Hi, everyone I'm inquiring because the unused terms have not been deleted during natural language preprocessing with Jupiter's laptop.
import konlpy
import re
def tokenize_korean_text(text):
text = re.sub(r'[^,.?!\w\s]','', text)
okt = konlpy.tag.Okt()
Okt_morphs = okt.pos(text)
words = []
for word, pos in Okt_morphs:
if pos == 'Verb' or pos == 'Noun':
return words
tokenized_list = []
for text in df['Keyword']:
Set the tokenized_list here, and
stop_words="It is", "It is", "We", "Hal", "Su", "Do", "Everyone", "Daehan", "Hae", "Su", "It is", "Hae"]
Specify the disused term as shown above, and
clean_words = [i for i in tokenized_list if i not in stop_words]
I did it like this.
And in order to run text analysis,
dictionary = corpora.Dictionary(clean_words)
dictionary.filter_extremes(no_below=2, no_above=0.05)
corpus = [dictionary.doc2bow(text) for text in clean_words]
ldamodel = LdaModel(corpus, num_topics=8, id2word=dictionary, passes=20, iterations=500)
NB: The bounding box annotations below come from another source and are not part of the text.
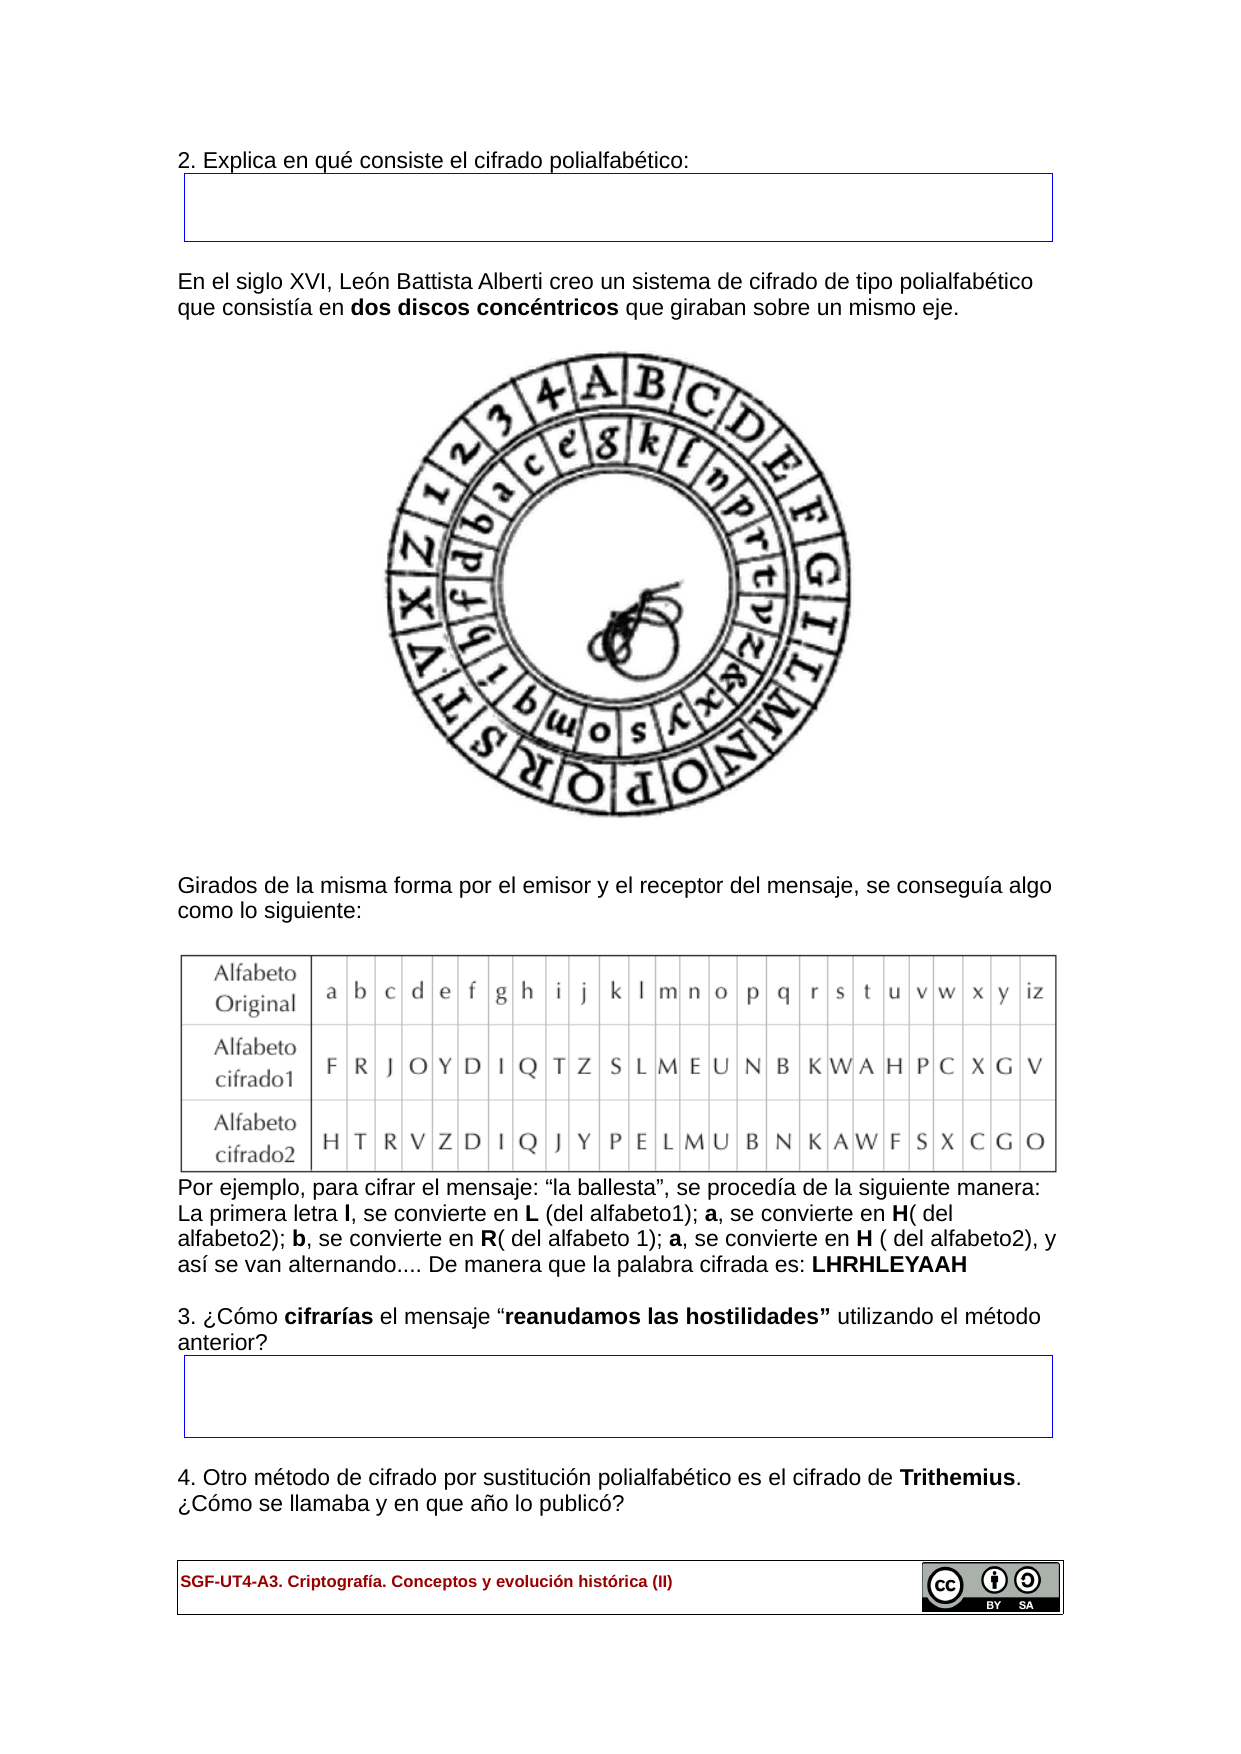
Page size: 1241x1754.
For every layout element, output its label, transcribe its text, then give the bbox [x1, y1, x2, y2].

picture [177, 950, 1063, 1175]
table_header [185, 1356, 1052, 1437]
picture [922, 1562, 1060, 1612]
picture [380, 346, 861, 819]
text La primera letra l, se convierte en L (del alfabeto1); a, se convierte en H( del alfabeto2); b, se convierte en R( del alfabeto 1); a, se convierte en H ( del alfabeto2), y así se van alternando.... De manera que la palabra cifrada es: LHRHLEYAAH [177, 1200, 1063, 1277]
table_header [185, 174, 1052, 241]
text En el siglo XVI, León Battista Alberti creo un sistema de cifrado de tipo polialfabético que consistía en dos discos concéntricos que giraban sobre un mismo eje. [177, 269, 1063, 320]
text Por ejemplo, para cifrar el mensaje: “la ballesta”, se procedía de la siguiente manera: [177, 1175, 1063, 1200]
text 2. Explica en qué consiste el cifrado polialfabético: [177, 148, 1063, 173]
text 4. Otro método de cifrado por sustitución polialfabético es el cifrado de Trithemius. ¿Cómo se llamaba y en que año lo publicó? [177, 1465, 1063, 1516]
text Girados de la misma forma por el emisor y el receptor del mensaje, se conseguía algo como lo siguiente: [177, 872, 1063, 924]
text 3. ¿Cómo cifrarías el mensaje “reanudamos las hostilidades” utilizando el método anterior? [177, 1304, 1063, 1355]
I executed the code above. Indentative terms such as 'ha' and 'su' that were designated as disentanglement still appear in the results.
Is the code wrong?
I'd really appreciate your help.
# What to do
clean_words = []
for i in tokenized_list:
a = 0
for ii in stop_words:
if ii in i:
a += 1
if a < 1:
# What I'm doing
clean_words = []
for i in tokenized_list:
if stop_words not in i:
The tokenized_list is not a list of strings, but a list of words in the string.